Distorted Views is the first track where I felt a little disappointed. It’s a bit of a mish-mash of ideas, that never really goes anywhere, so I’ll file it as filler. Much better is another of the demo tape tracks, Sick Skinned, which gains absolutely thunderous, echoing drums and another of those vintage, stabbing synth lines that kicks ass, and drags the heavy beat forward with it, the snarled vocals buried deep in the mix.
Closer Wear The Wounds hardly lets things go with a whimper, either, more pounding rhythms and screeching electronics closing out what amounts to little more than a half-hour album (about half the length of the Factory Floor album, in fact). But then, length of an album is by no means a barometer of quality, and here the short, sharp shock of what is heard is a pretty amazing introduction to the band for those who haven’t heard them before.

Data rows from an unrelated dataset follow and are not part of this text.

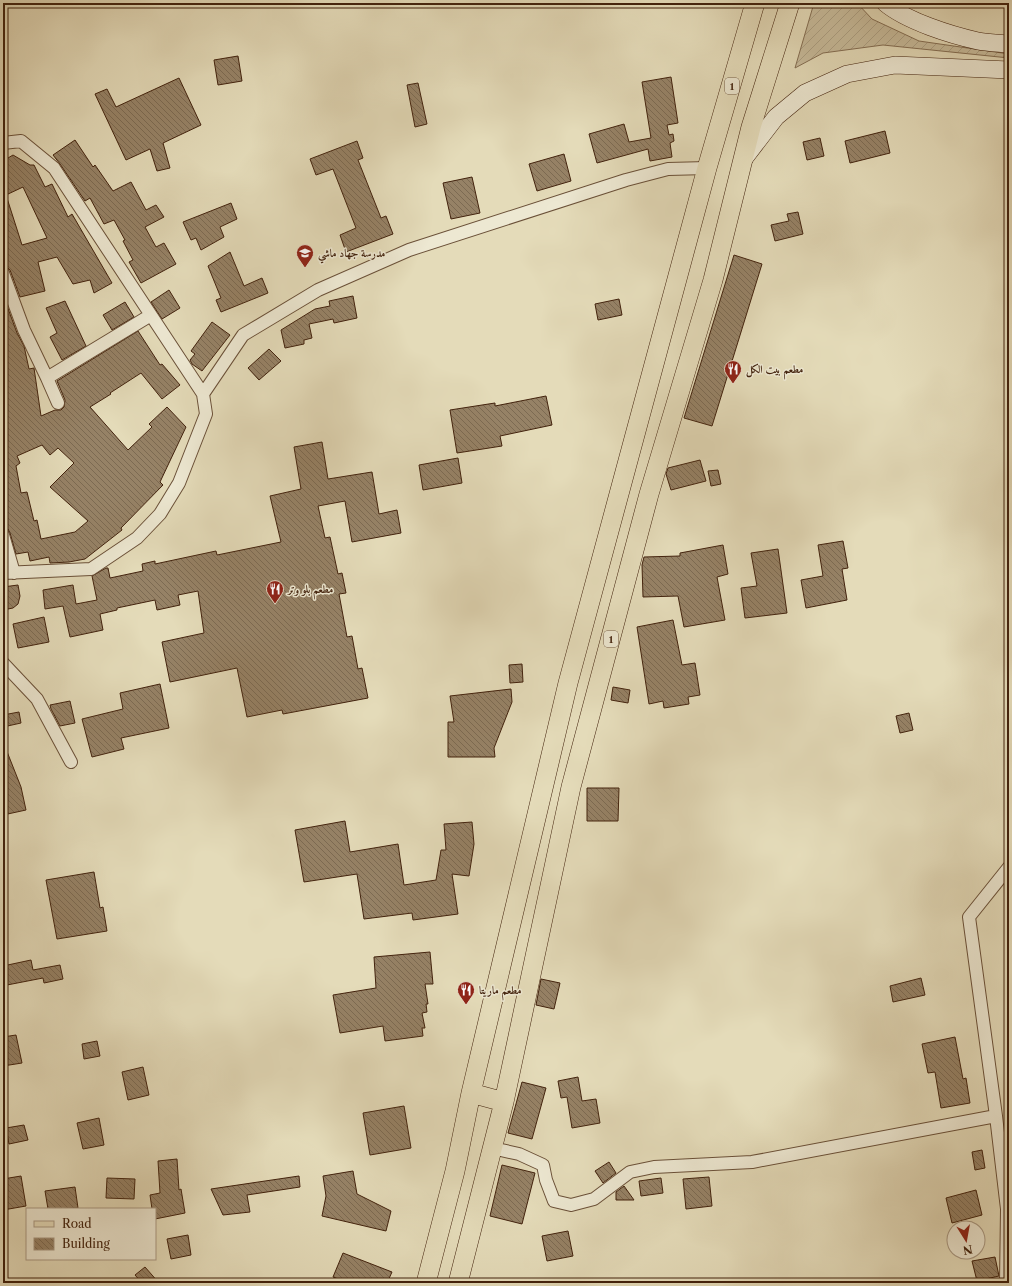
<svg xmlns="http://www.w3.org/2000/svg" width="1012" height="1286" font-family="'Libre Caslon Text',Amiri,serif">
<style>
.garden{fill:url(#garden-furrows);stroke:#856f54}
.building{fill:url(#building-back-hatch);stroke:#42220d;fill-rule:evenodd}
.lines{fill:none;stroke-linecap:round;stroke-linejoin:round}
.street-casing{stroke:#6a5038;stroke-width:14}
.secondary-casing{stroke:#42220d;stroke-width:18}
.primary-casing{stroke:#42220d;stroke-width:20}
.street{stroke:#ede8d2;stroke-width:12}
.secondary{stroke:#ede8d2;stroke-width:17}
.primary{stroke:#e4dbb9;stroke-width:19}
.labels{text-anchor:middle;stroke-width:3;stroke-linejoin:round;paint-order:stroke}
.shield{fill:#ede8d2;stroke:#755d48;stroke-width:1}
.shield-label{font-size:10px;font-weight:bold;fill:#42220d}
.poi-label{font-size:11px;font-weight:bold;fill:#42220d;stroke:#ede8d2;text-anchor:start}
</style>
<defs>
<pattern id="garden-furrows" width="10" height="10" patternUnits="userSpaceOnUse"><rect width="10" height="10" fill="#c8bc9c"/><path d="M-1 1l2-2M0 10L10 0M9 11l2-2" fill="none" stroke="#ada185"/></pattern>
<pattern id="building-back-hatch" width="6" height="6" patternUnits="userSpaceOnUse"><rect width="6" height="6" fill="#968266"/><path d="M-1 5l2 2M0 0l6 6M5-1l2 2" fill="none" stroke="#7c6a52"/></pattern>
</defs>
<rect width="100%" height="100%" fill="#e4dbb9"/>
<filter id="stains"><feTurbulence type="fractalNoise" baseFrequency=".005" numOctaves="4"/><feColorMatrix values="0 0 0 0 .2 0 0 0 0 .09 0 0 0 0 .02 0 0 0 .5 -.17"/></filter>
<radialGradient id="worn" r=".72"><stop offset=".6" stop-color="#630" stop-opacity="0"/><stop offset="1" stop-color="#630" stop-opacity=".3"/></radialGradient>
<!-- garden -->
<path class="garden" d="M814,3H857L872,19L919,41L1009,54V58L883,45L823,53L795,68Z"/>
<!-- building -->
<path class="building" d="M238,56L242,81L218,85L214,60Z
M671,77L678,123L667,125L669,135L673,134L674,141L670,143L672,157L650,161L648,149L597,163L589,134L624,124L629,142L651,138L642,82Z
M179,78L201,125L163,143L170,168L157,171L150,149L126,160L95,94L107,89L116,107Z
M418,83L427,124L415,127L407,85Z
M885,131L890,153L850,163L845,141Z
M820,138L824,156L807,160L803,142Z
M75,140L93,167L95,165L113,191L131,182L146,210L156,205L164,217L145,227L156,247L164,243L176,264L141,283L129,262L133,260L123,241L125,240L114,220L104,224L90,198L85,201L60,164L53,155Z
M357,141L363,158L358,160L381,218L386,216L393,234L346,252L340,235L356,228L333,169L316,175L310,159Z
M564,154L571,181L537,191L529,164Z
M13,155L30,165H34L45,187L52,184L68,217L72,214L112,283L94,293L90,280L73,284L57,257L38,262L45,291L20,297L10,270L7,267L3,266V161ZM23,187L47,238L22,245L6,195Z
M472,177L480,213L451,219L443,183Z
M231,203L237,219L220,227L224,237L201,250L196,238L191,240L183,222Z
M798,212L803,234L775,241L771,225L789,221L787,214Z
M230,252L244,286L262,278L268,293L221,312L216,300L221,298L208,266Z
M734,255L762,264L712,426L684,418Z
M169,290L180,308L162,319L151,302Z
M3,295L17,333L24,346L29,369L34,368L41,416L55,410H61L64,407L65,400L57,381L138,331L160,365L162,364L180,385L162,399L141,373L110,393L111,394L90,407L128,450L152,427L149,424L167,407L186,427L160,482L163,485L121,528L122,530L85,559L69,562L50,563L49,557L30,561L28,552L16,554L10,533L8,529L4,528L3,521ZM42,445L50,455L58,448L74,463L50,487L88,521L75,532L41,539L37,520L34,521L27,492L21,493L16,466L20,463L17,456Z
M353,296L357,318L334,323L333,319L309,324L312,338L304,340V344L285,348L281,330L315,309L330,306L329,301Z
M619,299L622,315L598,320L595,304Z
M65,301L86,346L62,360L50,337L57,333L46,308Z
M125,302L134,317L112,330L103,315Z
M212,322L230,335L202,371L192,364L190,360L195,354L191,351Z
M269,349L281,361L259,380L248,368Z
M546,396L552,425L500,436L502,446L457,453L450,410L495,403V406Z
M322,442L328,479L372,472L379,514L397,510L401,533L352,542L345,501L318,506L325,538L330,537L338,574L342,573L346,593L339,594L347,637L352,636L358,669L362,668L368,698L283,714L282,710L247,717L237,668L170,682L162,642L204,633L198,591L178,595L180,605L157,610L155,600L117,608V610L100,614L103,630L70,637L63,606L45,609L43,590L73,585L76,604L97,600L92,576L106,568H108L110,578L143,571L142,564L155,561V564L216,551L217,555L281,542L270,496L301,489L294,447Z
M458,458L462,483L423,490L419,465Z
M700,460L706,481L671,490L666,474L668,468Z
M718,470L721,484L711,486L708,471Z
M843,541L848,568L842,569L847,600L806,608L801,580L823,576L818,545Z
M723,545L728,574L717,577L725,620L684,627L678,596L643,597L642,565L644,557L680,556V553Z
M778,549L787,613L745,618L741,588L757,586L751,553Z
M18,585L20,596L18,604L13,608L3,610V587Z
M44,617L49,642L18,648L13,624Z
M673,620L682,665L695,663L700,695L688,697L689,704L664,708L663,701L649,704L637,627Z
M522,664L523,682L510,683L509,665Z
M160,684L169,728L121,738L124,749L92,757L82,719L123,709L120,693Z
M613,687L630,690L628,703L611,700Z
M511,689L512,702L494,748L495,757H448V722H454L450,696Z
M70,701L75,723L60,726L51,709L50,705Z
M19,712L21,723L3,727V715Z
M909,713L913,730L900,733L896,716Z
M3,744H4L21,787L26,810L3,815Z
M587,788H619L618,821H587Z
M345,821L350,852L398,844L404,885L436,880L441,850H446L444,824L472,822L474,844L469,876L452,874L458,914L413,920L412,913L364,919L357,874L304,882L295,830Z
M94,872L100,908L103,907L107,931L57,939L46,880Z
M430,952L433,984H425L428,1004H426L427,1012L422,1013L425,1028H422L423,1036L385,1041L383,1026L340,1033L333,995L376,988L374,957Z
M31,960L33,970L60,965L63,979L44,983L43,978L7,985L3,966Z
M921,978L925,995L893,1002L890,986Z
M541,979L560,983L554,1009L536,1005Z
M16,1035L22,1063L3,1066V1037Z
M955,1037L963,1079L966,1078L970,1103L941,1108L935,1072L928,1073L922,1044Z
M97,1041L100,1056L84,1059L82,1044Z
M143,1067L149,1095L128,1100L122,1072Z
M578,1077L582,1101L596,1099L600,1123L572,1128L567,1097L561,1098L558,1081Z
M522,1082L546,1088L532,1139L508,1133Z
M404,1106L411,1148L370,1155L363,1113Z
M99,1118L104,1145L83,1149L77,1123Z
M24,1125L28,1140L9,1144L6,1128Z
M982,1150L985,1168L975,1170L972,1152Z
M177,1159L179,1190L181,1189L185,1213L155,1219V1209H152L150,1195L160,1193L158,1161Z
M609,1162L616,1173L603,1183L595,1171Z
M502,1165L535,1173L522,1224L490,1216Z
M353,1171L357,1194L391,1211L386,1231L322,1216L326,1196L323,1176Z
M21,1176L26,1206L3,1210V1179Z
M299,1176L300,1187L247,1195L250,1212L223,1215L211,1189Z
M709,1177L712,1206L686,1209L683,1179Z
M107,1178L135,1179L134,1199L106,1198Z
M661,1178L663,1193L641,1196L639,1181Z
M624,1186L634,1200H616V1192Z
M75,1187L78,1208L48,1209L45,1191Z
M976,1190L982,1215L952,1223L946,1198Z
M568,1231L573,1256L547,1261L542,1236Z
M188,1235L191,1255L171,1259L167,1239Z
M343,1253L392,1272L387,1283H349L333,1277Z
M995,1257L999,1276L977,1281L972,1261Z
M145,1267L159,1283H142L135,1275Z"/>
<g class="lines">
<!-- street casing -->
<g class="street-casing">
<path id="street" d="M3,143L21,141L54,168L203,394
M3,273L24,330L47,378L58,403
M47,378L151,315
M3,535L14,573
M3,573L91,569L137,538L160,514L179,483L206,414L203,394L243,335L318,290L409,250L626,180L668,169L707,168
M3,663L37,699L71,762
M492,1148L519,1154L543,1165L546,1180L554,1201L571,1205L594,1199L630,1172L654,1167L752,1162L996,1116
M1006,1283L1007,1209L996,1116L969,917L1009,867"/>
</g>
<!-- secondary casing -->
<g class="secondary-casing">
<path id="secondary" d="M885,3C906,21 951,35 978,41C988,43 999,43 1009,44
M743,160L776,117L805,93L847,74L895,65L1009,70"/>
</g>
<!-- primary casing -->
<g class="primary-casing">
<path id="primary" d="M471,1093L504,1102
M426,1283L455,1171L471,1093L568,683L707,168L755,3
M458,1283L504,1102L571,787L649,494L713,280L751,127L790,3"/>
</g>
<!-- street -->
<use href="#street" class="street"/>
<!-- secondary -->
<use href="#secondary" class="secondary"/>
<!-- primary -->
<use href="#primary" class="primary"/>
</g>
<!-- icons -->
<defs>
<g id="school-pin" transform="scale(0.9)"><path d="M0 17L-7.5 6A9.5 9.5 0 1 1 7.5 6Z" fill="#8f2418" stroke="#ede8d2"/><path d="M0-5L7-2L0 1L-7-2ZM-4 1L0 2.5L4 1V4Q0 6-4 4Z" fill="#fff"/></g>
<g id="restaurant-pin" transform="scale(0.9)"><path d="M0 17L-7.5 6A9.5 9.5 0 1 1 7.5 6Z" fill="#8f2418" stroke="#ede8d2"/><path d="M-5-6h1v4h1v-4h1v4h1v-4h1v5L-1.5 .5V6h-2V.5L-5-1ZM5-6V6H3V1.5H1.5Q1.5-4 5-6Z" fill="#fff"/></g>
</defs>
<g fill-rule="evenodd">
<use href="#school-pin" x="305" y="253"/>
<use href="#restaurant-pin" x="733" y="369"/>
<use href="#restaurant-pin" x="275" y="589"/>
<use href="#restaurant-pin" x="466" y="990"/>
</g>
<g class="labels">
<!-- shield labels -->
<g class="shield">
<rect x="725" y="78" width="14" height="16" rx="3"/>
<rect x="604" y="631" width="14" height="16" rx="3"/>
</g>
<g class="shield-label">
<text x="732" y="90">1</text>
<text x="611" y="643">1</text>
</g>
<!-- poi labels -->
<g class="poi-label">
<text x="318" y="257">مدرسة جهاد ماشي</text>
<text x="746" y="373">مطعم بيت الكل</text>
<text x="288" y="593">مطعم بلو وتر</text>
<text x="479" y="994">مطعم ماريتا</text>
</g>
</g>
<!-- margin -->
<rect width="1012" height="1286" fill="none" stroke="#e4dbb9" stroke-width="16"/>
<rect x="4" y="4" width="1004" height="1278" fill="none" stroke="#42220d" stroke-width="2"/>
<rect x="8" y="8" width="996" height="1270" fill="none" stroke="#42220d"/>
<!-- legend -->
<rect x="26" y="1208" width="130" height="52" fill="#ede8d2" stroke="#a99983"/>
<rect x="34" y="1221" width="20" height="6" fill="#e4dbb9" stroke="#a99983"/>
<text x="62" y="1228" font-size="12" fill="#42220d">Road</text>
<rect x="34" y="1238" width="20" height="12" fill="url(#building-back-hatch)" stroke="#a99983"/>
<text x="62" y="1248" font-size="12" fill="#42220d">Building</text>
<!-- north arrow -->
<g transform="translate(966 1240) rotate(169)"><circle r="19" fill="#ede8d2" stroke="#a99983"/>
<path d="M0-3L7 15L0 10L-7 15Z" fill="#8f2418"/>
<text y="-6" font-size="11" font-weight="bold" text-anchor="middle" fill="#42220d">N</text>
</g>
<rect width="100%" height="100%" filter="url(#stains)"/>
<rect width="100%" height="100%" fill="url(#worn)"/>
</svg>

Industrial music – no matter how broad you want the definition to be – has always had something of a habit of shifting stylistically every few years, and it seems that 2012 and 2013 has seen a shift back towards a “purer” form of industrial than we’ve seen in a while. And this appears to have ruffled a few feathers in certain corners of the “scene”, suggesting that the look backwards is bad. Well, it couldn’t be any worse than the macho bullshit infesting parts of industrial music (and the clubs) in recent years, with glorification of violence and sex in every corner, and all to the same 4/4 beats and synth presets.
But let’s look at it another way – discourse is a Good Thing, in my view, and Youth Code have tripped off the biggest debates about one single *new* band than I’ve seen in years. If they are pushing buttons, getting coverage and getting people talking about them, all power to them. And even more impressively, both bands featured here have been covered outside the usual four walls of the industrial scene, and perhaps that is why some don’t like what they are doing – because they dared not to get the “approval” of the tastemakers first, instead looking that bit wider, and likely as a result getting greater success and attention than they ever would otherwise.
Despite what some might think, Industrial music is not in a terminal state. It is, as ever, evolving and mutating into yet more sub-strands, and it is becoming clear that there is a wider audience for this kind of music, if only bands open themselves up to it. So, there’s the gauntlet laid down, will anyone choose to take it up and run with it?
In the meantime, both of these albums are well worth your time, and are out now.